* **The task**:
Within the records, determine how many lines contain the word "Steve". Your reply must consist of that number only.

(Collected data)
+ + +
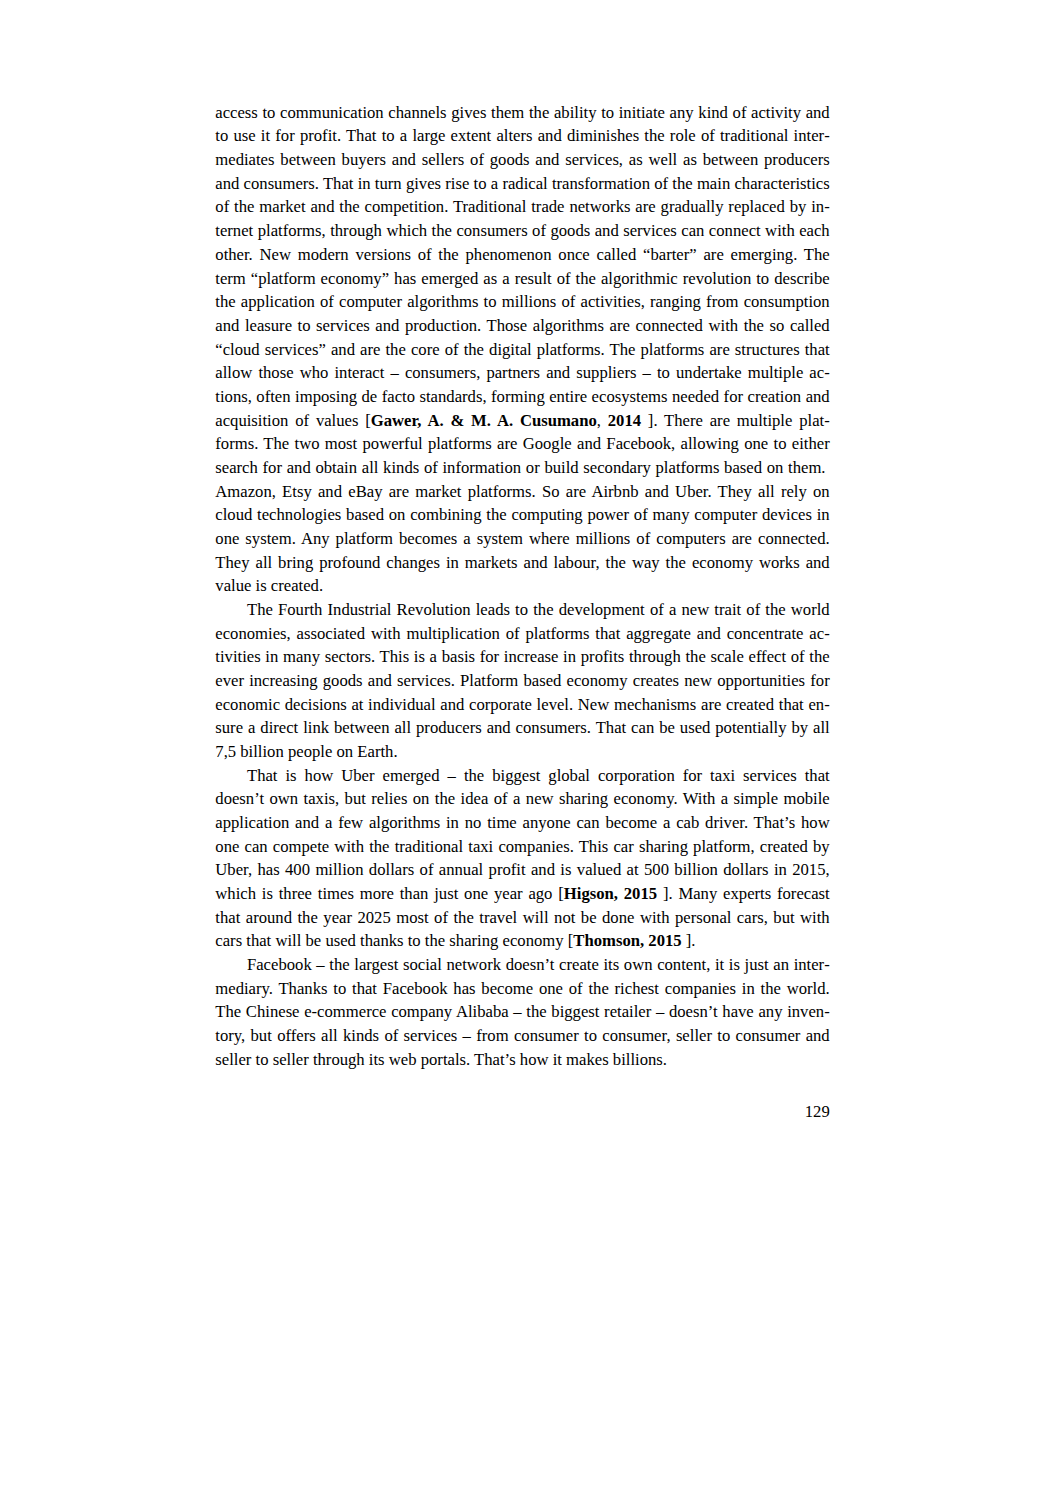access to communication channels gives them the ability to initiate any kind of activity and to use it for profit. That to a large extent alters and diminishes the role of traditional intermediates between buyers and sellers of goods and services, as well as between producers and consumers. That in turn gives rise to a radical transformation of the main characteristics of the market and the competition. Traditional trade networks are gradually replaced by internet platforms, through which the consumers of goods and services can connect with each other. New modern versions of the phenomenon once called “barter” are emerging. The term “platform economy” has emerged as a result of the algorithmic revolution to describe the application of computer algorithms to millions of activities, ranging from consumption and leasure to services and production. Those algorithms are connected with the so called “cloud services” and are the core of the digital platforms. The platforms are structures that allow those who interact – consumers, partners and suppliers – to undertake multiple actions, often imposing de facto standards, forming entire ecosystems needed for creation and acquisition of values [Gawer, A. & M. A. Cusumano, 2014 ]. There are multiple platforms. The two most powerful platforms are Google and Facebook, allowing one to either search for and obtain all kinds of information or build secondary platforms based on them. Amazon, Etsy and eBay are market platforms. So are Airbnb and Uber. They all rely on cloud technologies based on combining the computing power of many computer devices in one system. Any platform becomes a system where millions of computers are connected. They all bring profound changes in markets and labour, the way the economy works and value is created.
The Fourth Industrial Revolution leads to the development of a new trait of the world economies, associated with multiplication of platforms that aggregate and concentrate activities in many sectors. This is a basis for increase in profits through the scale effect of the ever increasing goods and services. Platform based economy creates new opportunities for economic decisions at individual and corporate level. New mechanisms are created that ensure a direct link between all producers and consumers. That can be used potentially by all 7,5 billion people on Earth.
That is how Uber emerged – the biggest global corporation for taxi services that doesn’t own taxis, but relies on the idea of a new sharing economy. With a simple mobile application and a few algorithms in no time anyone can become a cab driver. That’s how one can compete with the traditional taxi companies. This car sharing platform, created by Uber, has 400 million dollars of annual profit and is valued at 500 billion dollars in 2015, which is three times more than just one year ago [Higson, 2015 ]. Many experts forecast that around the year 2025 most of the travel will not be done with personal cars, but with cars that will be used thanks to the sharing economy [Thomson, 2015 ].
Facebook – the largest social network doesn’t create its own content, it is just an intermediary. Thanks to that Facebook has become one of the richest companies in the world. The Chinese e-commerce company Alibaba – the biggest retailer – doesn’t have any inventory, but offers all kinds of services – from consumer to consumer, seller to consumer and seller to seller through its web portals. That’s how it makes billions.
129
+ + +
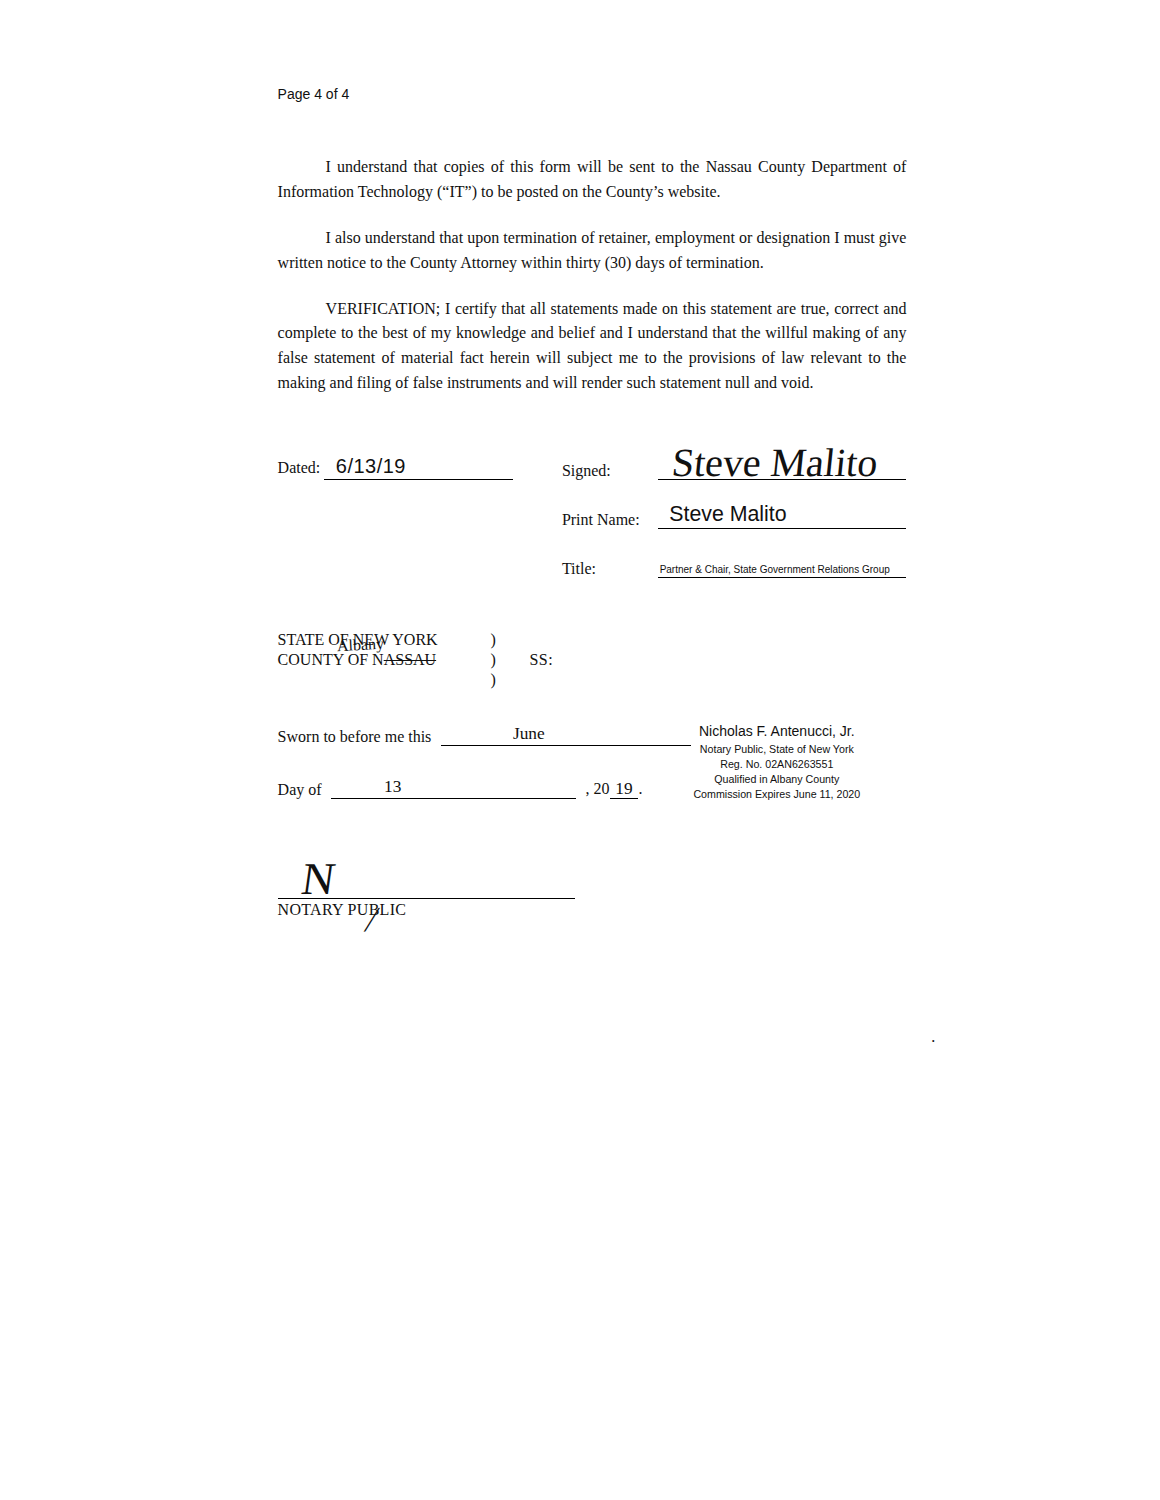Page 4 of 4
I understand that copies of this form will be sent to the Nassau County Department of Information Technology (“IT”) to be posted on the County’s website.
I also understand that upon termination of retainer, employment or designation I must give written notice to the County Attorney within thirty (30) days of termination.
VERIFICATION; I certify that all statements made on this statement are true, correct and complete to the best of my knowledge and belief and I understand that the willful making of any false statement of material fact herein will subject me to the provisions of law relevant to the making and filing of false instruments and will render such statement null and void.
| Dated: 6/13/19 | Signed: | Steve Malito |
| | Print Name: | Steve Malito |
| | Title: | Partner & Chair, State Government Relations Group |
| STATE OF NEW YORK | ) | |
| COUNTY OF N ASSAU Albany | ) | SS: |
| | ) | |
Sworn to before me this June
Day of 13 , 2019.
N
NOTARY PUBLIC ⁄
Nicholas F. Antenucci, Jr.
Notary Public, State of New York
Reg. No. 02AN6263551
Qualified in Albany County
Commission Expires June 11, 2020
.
+ + +
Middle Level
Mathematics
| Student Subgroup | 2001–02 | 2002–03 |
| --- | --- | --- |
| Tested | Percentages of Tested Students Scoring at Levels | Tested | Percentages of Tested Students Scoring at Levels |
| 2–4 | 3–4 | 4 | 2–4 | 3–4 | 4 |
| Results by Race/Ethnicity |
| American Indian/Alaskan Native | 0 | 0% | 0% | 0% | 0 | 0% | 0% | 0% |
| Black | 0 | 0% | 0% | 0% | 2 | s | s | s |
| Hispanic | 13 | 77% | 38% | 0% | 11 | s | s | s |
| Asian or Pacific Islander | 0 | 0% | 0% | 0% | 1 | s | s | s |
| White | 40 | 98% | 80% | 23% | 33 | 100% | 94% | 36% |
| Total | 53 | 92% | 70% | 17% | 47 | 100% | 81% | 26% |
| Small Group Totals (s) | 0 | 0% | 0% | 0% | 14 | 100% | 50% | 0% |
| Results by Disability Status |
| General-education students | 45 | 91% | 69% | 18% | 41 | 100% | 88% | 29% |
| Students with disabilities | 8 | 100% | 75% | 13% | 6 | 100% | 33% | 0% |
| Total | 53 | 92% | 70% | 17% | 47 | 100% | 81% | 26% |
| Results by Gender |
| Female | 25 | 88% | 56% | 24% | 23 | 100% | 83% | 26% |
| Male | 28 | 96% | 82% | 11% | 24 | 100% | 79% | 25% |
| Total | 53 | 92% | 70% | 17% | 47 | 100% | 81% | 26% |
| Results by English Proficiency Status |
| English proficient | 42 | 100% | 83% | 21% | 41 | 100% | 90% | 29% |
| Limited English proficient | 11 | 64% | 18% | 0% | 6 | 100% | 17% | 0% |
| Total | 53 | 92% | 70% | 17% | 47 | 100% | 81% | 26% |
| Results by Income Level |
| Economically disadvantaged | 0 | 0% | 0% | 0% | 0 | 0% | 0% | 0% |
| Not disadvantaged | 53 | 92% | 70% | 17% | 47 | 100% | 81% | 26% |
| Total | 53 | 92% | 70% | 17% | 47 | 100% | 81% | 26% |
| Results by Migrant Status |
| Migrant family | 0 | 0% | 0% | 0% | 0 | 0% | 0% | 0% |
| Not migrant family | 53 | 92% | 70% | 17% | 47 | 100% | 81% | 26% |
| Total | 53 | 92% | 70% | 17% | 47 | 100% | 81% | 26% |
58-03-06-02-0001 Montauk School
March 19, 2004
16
+ + +
* **Written response**:
2